Given records:
>> begin

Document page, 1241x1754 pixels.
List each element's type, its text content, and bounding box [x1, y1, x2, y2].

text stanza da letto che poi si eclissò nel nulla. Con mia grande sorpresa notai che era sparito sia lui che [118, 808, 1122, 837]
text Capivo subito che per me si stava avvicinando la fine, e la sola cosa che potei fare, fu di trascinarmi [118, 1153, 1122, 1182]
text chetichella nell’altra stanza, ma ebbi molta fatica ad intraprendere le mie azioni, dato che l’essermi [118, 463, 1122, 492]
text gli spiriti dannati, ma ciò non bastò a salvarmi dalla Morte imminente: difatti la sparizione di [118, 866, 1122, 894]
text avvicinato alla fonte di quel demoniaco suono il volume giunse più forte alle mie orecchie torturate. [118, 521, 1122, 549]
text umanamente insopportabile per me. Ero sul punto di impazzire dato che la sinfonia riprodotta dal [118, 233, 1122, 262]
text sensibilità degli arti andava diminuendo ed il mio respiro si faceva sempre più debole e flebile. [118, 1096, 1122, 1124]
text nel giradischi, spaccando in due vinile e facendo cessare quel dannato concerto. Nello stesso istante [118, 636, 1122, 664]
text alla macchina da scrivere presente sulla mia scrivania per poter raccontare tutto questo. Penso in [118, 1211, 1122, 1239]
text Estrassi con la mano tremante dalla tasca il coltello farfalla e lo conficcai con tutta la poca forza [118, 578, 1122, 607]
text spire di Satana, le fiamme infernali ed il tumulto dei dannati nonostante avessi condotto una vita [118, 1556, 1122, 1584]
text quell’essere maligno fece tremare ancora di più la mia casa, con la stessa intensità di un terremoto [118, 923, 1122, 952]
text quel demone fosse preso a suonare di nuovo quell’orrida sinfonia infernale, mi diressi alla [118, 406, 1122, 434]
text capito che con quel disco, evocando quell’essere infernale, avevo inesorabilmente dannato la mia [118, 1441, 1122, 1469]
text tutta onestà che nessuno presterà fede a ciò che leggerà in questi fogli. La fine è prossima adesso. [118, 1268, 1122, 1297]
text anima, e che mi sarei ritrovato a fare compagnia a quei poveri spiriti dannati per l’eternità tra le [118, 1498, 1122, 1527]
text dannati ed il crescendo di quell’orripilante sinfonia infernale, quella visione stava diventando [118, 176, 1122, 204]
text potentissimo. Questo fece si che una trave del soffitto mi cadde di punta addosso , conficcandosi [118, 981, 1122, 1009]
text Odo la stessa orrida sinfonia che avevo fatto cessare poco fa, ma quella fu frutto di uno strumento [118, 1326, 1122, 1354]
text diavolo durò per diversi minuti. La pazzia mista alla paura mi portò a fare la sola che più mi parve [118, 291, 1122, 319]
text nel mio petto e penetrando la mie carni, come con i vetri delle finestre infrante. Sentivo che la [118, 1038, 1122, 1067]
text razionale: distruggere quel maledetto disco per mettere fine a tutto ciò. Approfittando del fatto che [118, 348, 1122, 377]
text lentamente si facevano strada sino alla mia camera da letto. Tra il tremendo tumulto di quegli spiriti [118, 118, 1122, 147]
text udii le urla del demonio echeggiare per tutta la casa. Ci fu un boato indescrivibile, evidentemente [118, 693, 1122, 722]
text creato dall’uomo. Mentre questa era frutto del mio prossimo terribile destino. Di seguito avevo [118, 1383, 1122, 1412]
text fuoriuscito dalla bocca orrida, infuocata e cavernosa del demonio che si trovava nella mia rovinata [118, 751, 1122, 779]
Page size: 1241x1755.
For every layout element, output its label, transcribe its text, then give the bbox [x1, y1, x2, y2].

>> end

Written request:
Rewrite the rows starting at "text stanza da" and ending at "text chetichella nell’altra", replacing "fatica" with "difficoltà" and leaving everything else unchanged. Give only those rows.

Expected answer:
text stanza da letto che poi si eclissò nel nulla. Con mia grande sorpresa notai che era sparito sia lui che [118, 808, 1122, 837]
text Capivo subito che per me si stava avvicinando la fine, e la sola cosa che potei fare, fu di trascinarmi [118, 1153, 1122, 1182]
text chetichella nell’altra stanza, ma ebbi molta difficoltà ad intraprendere le mie azioni, dato che l’essermi [118, 463, 1122, 492]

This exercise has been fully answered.